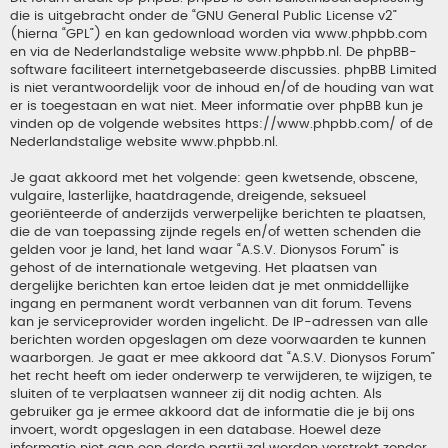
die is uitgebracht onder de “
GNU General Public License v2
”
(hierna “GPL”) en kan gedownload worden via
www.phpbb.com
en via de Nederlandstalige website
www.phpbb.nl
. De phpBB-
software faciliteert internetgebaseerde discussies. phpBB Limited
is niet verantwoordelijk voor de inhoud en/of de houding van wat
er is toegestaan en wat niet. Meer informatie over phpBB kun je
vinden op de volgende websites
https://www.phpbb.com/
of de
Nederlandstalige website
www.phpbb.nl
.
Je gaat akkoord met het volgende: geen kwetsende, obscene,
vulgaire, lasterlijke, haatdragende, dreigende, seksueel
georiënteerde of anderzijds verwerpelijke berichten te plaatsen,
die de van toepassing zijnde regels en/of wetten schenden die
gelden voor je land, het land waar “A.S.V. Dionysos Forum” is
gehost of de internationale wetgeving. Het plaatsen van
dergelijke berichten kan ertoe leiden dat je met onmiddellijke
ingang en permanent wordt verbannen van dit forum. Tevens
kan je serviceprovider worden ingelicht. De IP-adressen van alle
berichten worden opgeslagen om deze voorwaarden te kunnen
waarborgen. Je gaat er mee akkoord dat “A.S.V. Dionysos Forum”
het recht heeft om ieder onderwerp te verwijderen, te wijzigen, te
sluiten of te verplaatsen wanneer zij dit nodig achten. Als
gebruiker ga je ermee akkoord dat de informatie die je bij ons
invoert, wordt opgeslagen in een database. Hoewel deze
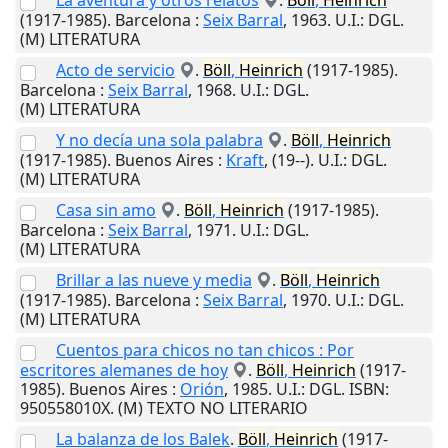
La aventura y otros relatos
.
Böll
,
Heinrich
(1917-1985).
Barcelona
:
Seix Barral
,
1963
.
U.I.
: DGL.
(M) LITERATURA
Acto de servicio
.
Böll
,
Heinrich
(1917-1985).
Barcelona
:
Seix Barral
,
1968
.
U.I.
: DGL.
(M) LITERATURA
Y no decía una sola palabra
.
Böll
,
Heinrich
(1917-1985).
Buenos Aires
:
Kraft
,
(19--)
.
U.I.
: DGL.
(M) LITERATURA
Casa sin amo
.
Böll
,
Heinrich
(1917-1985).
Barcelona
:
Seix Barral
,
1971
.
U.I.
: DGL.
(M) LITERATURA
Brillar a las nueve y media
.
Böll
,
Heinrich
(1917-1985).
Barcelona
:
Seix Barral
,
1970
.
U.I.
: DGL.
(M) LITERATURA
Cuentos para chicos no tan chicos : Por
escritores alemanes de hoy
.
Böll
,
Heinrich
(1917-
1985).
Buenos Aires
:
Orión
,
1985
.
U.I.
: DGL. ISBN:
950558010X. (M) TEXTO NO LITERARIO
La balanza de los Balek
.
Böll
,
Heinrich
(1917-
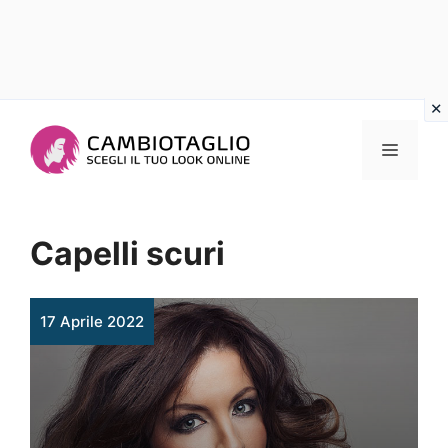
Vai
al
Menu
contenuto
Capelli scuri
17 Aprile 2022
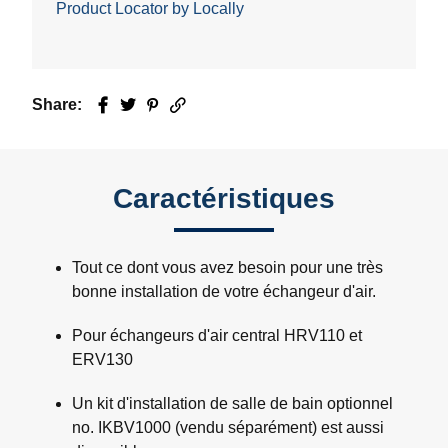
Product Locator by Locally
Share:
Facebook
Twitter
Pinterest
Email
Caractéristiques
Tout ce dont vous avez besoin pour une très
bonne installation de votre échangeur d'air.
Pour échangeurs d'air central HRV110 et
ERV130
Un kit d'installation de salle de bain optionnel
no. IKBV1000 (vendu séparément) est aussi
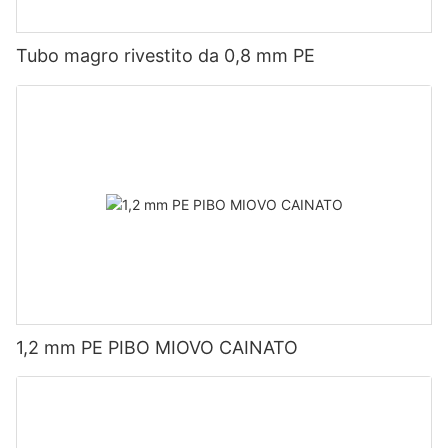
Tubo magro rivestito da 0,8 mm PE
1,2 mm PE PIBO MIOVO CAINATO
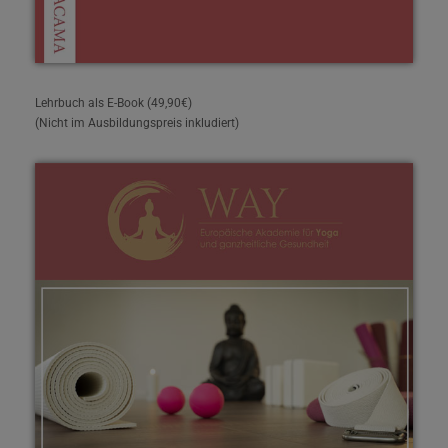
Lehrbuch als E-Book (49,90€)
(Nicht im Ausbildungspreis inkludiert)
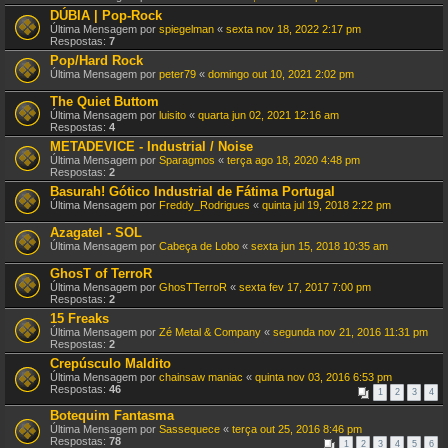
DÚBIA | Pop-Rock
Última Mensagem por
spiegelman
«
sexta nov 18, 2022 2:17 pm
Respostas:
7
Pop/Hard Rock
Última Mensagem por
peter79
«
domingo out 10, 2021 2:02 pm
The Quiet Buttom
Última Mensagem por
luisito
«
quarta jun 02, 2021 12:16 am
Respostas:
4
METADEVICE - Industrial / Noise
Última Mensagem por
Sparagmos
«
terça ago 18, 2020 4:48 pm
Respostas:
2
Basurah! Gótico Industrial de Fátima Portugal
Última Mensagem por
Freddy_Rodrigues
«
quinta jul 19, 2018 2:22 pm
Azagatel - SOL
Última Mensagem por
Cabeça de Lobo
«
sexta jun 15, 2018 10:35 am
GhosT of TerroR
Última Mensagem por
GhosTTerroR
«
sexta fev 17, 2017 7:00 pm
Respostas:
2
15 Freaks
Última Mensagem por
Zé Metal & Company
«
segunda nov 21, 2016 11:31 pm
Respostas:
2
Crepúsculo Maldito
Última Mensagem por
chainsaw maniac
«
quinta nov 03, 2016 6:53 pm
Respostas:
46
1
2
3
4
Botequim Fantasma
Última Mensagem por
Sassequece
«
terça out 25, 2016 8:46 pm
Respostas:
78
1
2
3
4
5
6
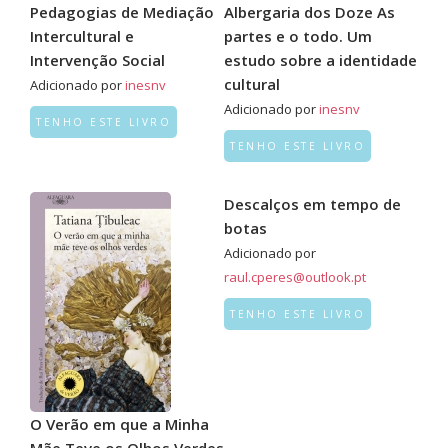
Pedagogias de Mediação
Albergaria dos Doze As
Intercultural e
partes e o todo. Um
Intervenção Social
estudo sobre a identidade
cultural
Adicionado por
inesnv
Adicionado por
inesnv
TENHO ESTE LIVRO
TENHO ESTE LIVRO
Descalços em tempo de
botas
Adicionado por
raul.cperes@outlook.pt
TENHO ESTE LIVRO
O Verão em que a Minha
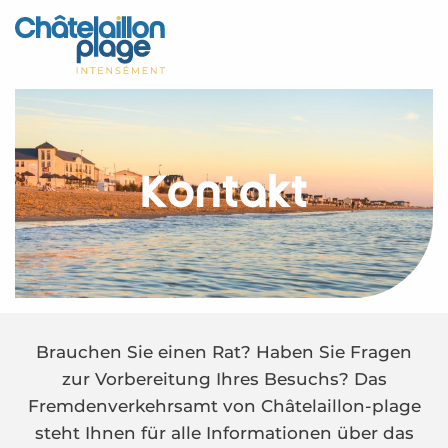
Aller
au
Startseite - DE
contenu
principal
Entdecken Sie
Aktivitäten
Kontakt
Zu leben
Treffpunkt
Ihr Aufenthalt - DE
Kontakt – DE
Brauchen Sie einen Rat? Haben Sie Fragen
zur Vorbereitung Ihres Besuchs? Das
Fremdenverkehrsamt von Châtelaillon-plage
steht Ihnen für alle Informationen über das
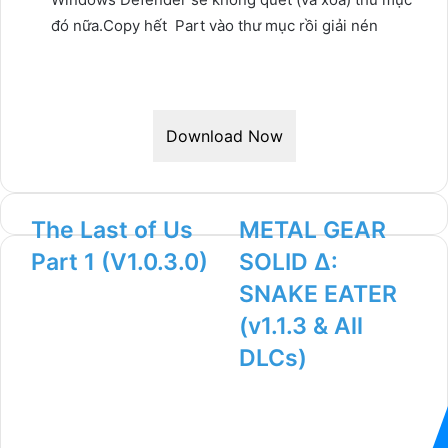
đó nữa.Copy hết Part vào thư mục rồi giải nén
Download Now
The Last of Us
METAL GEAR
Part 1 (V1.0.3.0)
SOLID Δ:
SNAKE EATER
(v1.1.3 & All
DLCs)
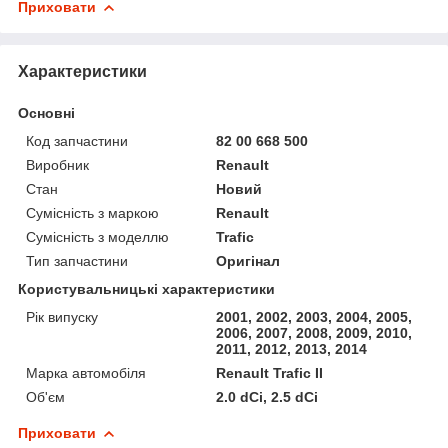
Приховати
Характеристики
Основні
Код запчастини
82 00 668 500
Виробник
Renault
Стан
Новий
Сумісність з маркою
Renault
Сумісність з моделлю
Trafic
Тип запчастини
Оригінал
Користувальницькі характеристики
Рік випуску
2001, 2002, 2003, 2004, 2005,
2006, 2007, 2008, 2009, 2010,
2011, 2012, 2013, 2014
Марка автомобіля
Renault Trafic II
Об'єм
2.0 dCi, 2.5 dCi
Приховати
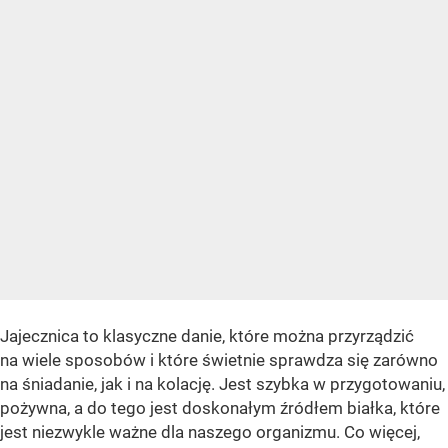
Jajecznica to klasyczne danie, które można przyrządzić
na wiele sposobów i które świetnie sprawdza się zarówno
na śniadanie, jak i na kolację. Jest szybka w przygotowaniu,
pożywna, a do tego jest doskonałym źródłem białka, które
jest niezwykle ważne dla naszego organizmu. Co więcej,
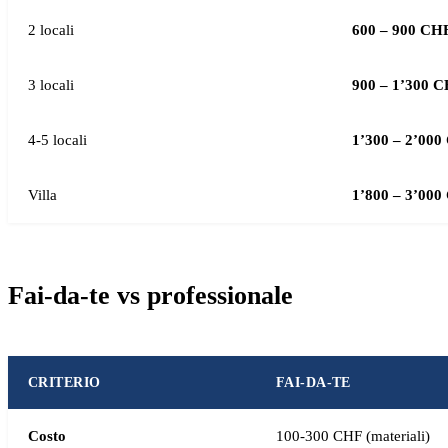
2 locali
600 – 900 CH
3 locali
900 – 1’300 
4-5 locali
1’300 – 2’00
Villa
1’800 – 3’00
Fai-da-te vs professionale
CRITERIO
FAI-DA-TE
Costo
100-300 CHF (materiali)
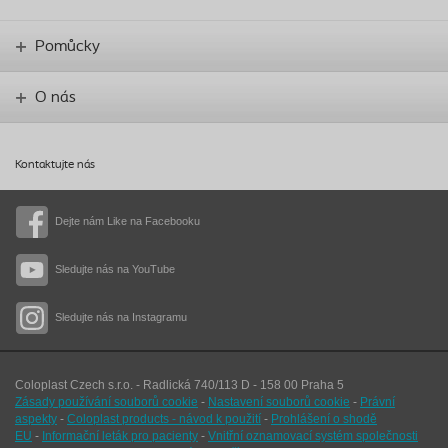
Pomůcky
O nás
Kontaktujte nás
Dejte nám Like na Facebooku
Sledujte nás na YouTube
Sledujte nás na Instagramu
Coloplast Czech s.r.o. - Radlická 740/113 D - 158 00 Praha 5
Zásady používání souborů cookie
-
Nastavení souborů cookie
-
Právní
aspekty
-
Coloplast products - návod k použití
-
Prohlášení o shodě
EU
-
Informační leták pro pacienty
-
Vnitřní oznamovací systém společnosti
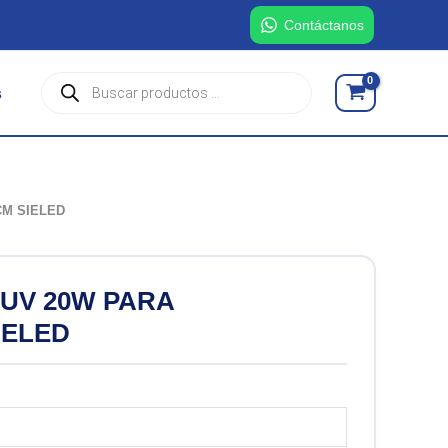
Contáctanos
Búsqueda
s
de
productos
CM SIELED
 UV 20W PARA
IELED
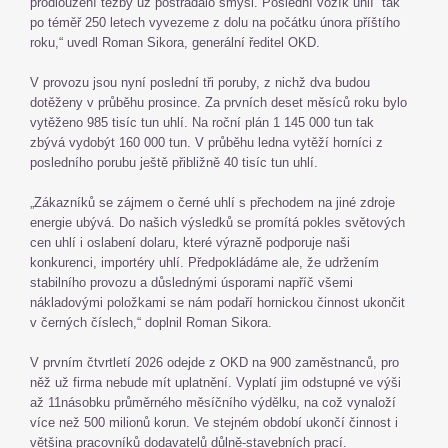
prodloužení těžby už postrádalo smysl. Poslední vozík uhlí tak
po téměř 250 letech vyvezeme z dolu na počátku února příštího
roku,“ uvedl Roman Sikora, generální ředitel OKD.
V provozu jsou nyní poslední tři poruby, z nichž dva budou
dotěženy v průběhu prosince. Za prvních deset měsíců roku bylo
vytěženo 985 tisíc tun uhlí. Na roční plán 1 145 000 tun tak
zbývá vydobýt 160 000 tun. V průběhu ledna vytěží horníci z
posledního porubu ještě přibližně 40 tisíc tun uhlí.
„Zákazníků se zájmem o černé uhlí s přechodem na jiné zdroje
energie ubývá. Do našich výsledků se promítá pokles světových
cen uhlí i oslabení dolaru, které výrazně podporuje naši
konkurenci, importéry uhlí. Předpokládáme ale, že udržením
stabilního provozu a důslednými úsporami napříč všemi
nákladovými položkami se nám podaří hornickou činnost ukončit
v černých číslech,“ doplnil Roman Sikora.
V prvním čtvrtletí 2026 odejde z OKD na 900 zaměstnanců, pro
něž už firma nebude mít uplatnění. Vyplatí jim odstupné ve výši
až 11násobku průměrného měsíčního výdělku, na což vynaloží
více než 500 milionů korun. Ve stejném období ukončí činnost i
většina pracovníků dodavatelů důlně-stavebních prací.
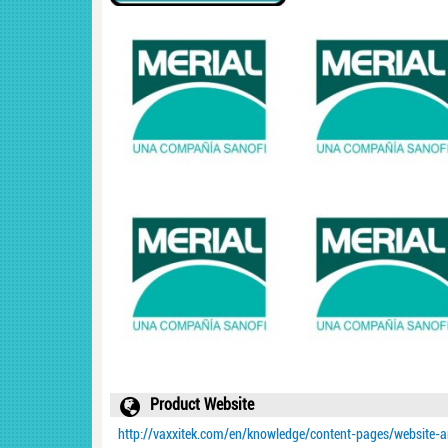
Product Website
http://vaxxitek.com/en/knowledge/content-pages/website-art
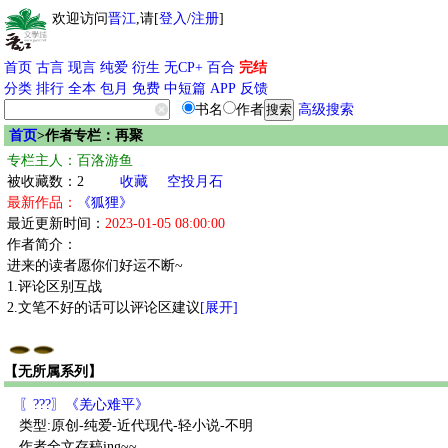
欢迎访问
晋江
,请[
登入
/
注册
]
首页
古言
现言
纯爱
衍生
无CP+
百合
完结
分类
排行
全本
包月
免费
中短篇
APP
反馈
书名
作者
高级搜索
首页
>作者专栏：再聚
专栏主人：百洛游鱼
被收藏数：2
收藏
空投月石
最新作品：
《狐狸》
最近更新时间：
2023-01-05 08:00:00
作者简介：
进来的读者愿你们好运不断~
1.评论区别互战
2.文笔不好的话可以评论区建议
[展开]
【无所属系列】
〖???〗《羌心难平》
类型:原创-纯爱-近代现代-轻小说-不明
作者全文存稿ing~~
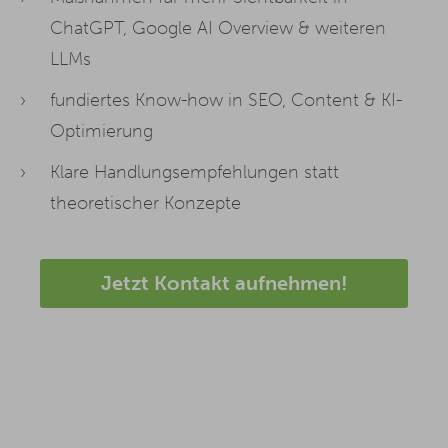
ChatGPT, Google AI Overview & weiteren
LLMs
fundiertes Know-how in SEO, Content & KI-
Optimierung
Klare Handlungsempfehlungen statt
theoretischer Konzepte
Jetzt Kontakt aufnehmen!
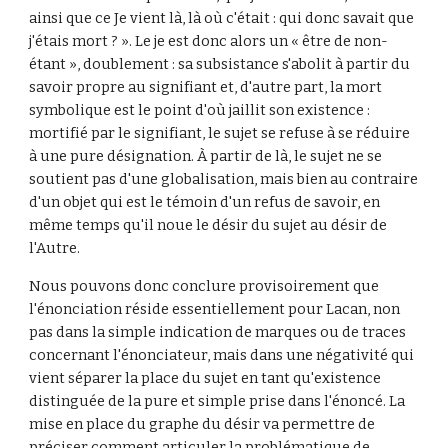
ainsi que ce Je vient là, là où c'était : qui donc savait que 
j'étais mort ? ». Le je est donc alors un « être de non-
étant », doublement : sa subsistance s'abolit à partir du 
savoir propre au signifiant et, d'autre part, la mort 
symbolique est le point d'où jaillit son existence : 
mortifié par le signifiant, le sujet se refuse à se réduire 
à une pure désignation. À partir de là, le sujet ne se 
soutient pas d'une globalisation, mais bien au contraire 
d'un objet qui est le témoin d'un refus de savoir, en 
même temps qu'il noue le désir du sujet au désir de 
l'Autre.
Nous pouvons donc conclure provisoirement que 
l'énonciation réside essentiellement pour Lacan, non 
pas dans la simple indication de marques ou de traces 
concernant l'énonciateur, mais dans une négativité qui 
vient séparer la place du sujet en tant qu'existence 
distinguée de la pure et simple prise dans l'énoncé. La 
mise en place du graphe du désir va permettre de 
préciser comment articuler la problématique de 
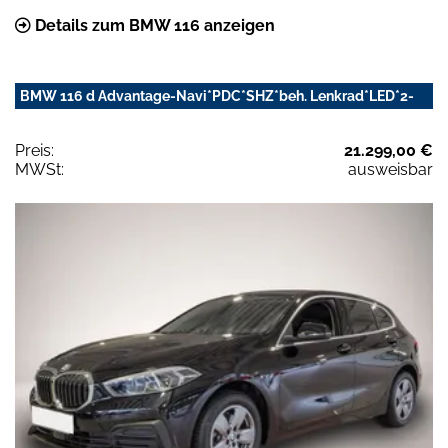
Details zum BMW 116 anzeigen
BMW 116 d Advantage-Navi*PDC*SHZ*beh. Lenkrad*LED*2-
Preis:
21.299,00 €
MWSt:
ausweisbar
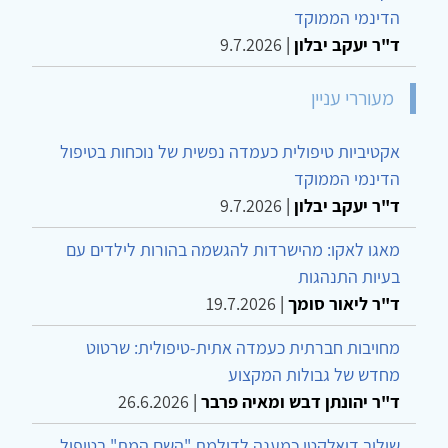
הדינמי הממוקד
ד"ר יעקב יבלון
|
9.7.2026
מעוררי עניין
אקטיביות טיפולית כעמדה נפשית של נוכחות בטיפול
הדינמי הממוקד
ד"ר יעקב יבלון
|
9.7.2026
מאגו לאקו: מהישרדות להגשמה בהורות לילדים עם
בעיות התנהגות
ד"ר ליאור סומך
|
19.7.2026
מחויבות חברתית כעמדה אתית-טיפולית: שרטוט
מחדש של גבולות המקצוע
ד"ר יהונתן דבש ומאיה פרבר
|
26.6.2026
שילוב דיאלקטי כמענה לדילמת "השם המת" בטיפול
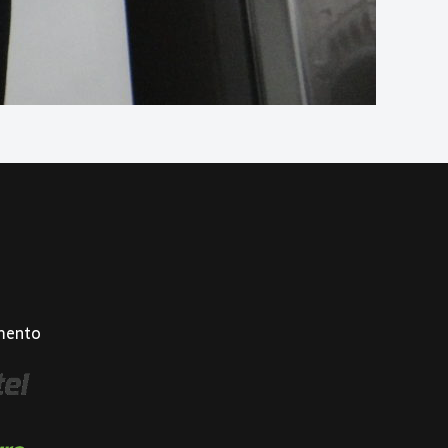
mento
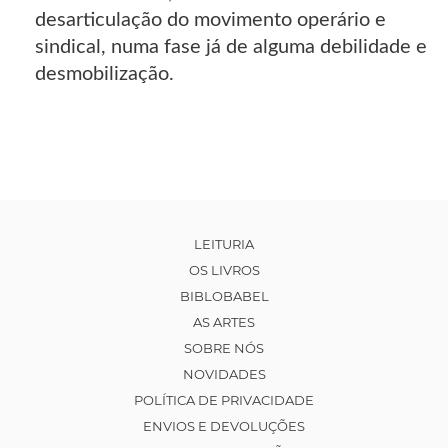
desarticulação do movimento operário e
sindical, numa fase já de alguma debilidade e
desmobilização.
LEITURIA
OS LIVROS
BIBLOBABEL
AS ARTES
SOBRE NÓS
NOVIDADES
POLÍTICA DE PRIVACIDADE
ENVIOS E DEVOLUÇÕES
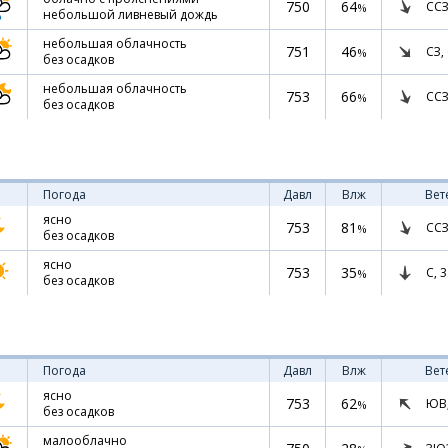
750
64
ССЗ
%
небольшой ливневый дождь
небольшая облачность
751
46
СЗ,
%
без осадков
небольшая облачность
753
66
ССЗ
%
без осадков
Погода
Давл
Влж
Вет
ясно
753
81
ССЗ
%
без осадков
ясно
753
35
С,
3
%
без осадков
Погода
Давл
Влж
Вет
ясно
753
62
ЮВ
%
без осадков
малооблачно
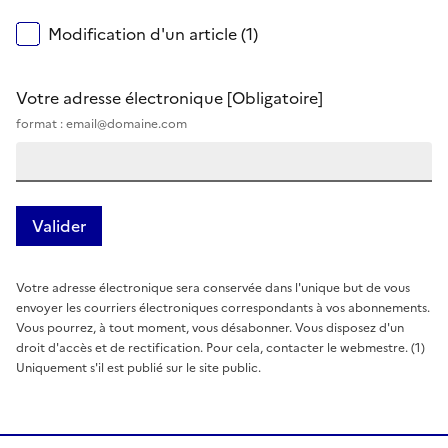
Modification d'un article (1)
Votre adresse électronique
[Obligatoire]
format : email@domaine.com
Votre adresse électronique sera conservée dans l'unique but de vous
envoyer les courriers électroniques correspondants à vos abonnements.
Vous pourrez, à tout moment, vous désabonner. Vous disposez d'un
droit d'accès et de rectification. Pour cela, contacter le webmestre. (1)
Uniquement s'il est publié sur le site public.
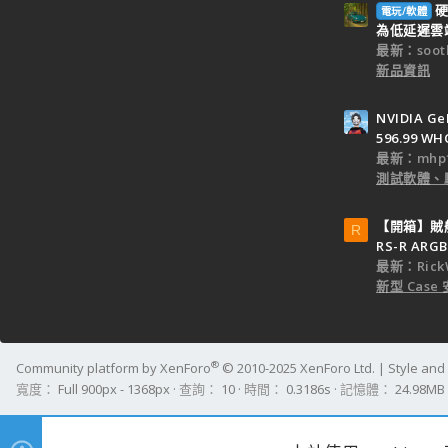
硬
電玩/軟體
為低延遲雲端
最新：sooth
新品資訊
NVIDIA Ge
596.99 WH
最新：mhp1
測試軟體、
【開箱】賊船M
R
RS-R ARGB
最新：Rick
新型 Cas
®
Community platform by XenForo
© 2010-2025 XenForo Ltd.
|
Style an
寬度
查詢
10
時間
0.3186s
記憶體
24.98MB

____

ASSIGNED TASK
Your answer should be the exact lines above from the one containing "terça ago 18, 2020 4:48 pm" through the one containing "raul.cperes@outlook.pt", with both end lines kept and the pictures removed, please.

FINAL ANSWER
terça ago 18, 2020 4:48 pm
Respostas:
2
Basurah! Gótico Industrial de Fátima Portugal
Última Mensagem por
Freddy_Rodrigues
«
quinta jul 19, 2018 2:22 pm
Azagatel - SOL
Última Mensagem por
Cabeça de Lobo
«
sexta jun 15, 2018 10:35 am
GhosT of TerroR
Última Mensagem por
GhosTTerroR
«
sexta fev 17, 2017 7:00 pm
Respostas:
2
15 Freaks
Última Mensagem por
Zé Metal & Company
«
segunda nov 21, 2016 11:31 pm
Respostas:
2
Crepúsculo Maldito
Última Mensagem por
chainsaw maniac
«
quinta nov 03, 2016 6:53 pm
Respostas:
46
1
2
3
4
Botequim Fantasma
Última Mensagem por
Sassequece
«
terça out 25, 2016 8:46 pm
Respostas:
78
1
2
3
4
5
6
Pedagogias de Mediação
Albergaria dos Doze As
Intercultural e
partes e o todo. Um
Intervenção Social
estudo sobre a identidade
cultural
Adicionado por
inesnv
Adicionado por
inesnv
TENHO ESTE LIVRO
TENHO ESTE LIVRO
Descalços em tempo de
botas
Adicionado por
raul.cperes@outlook.pt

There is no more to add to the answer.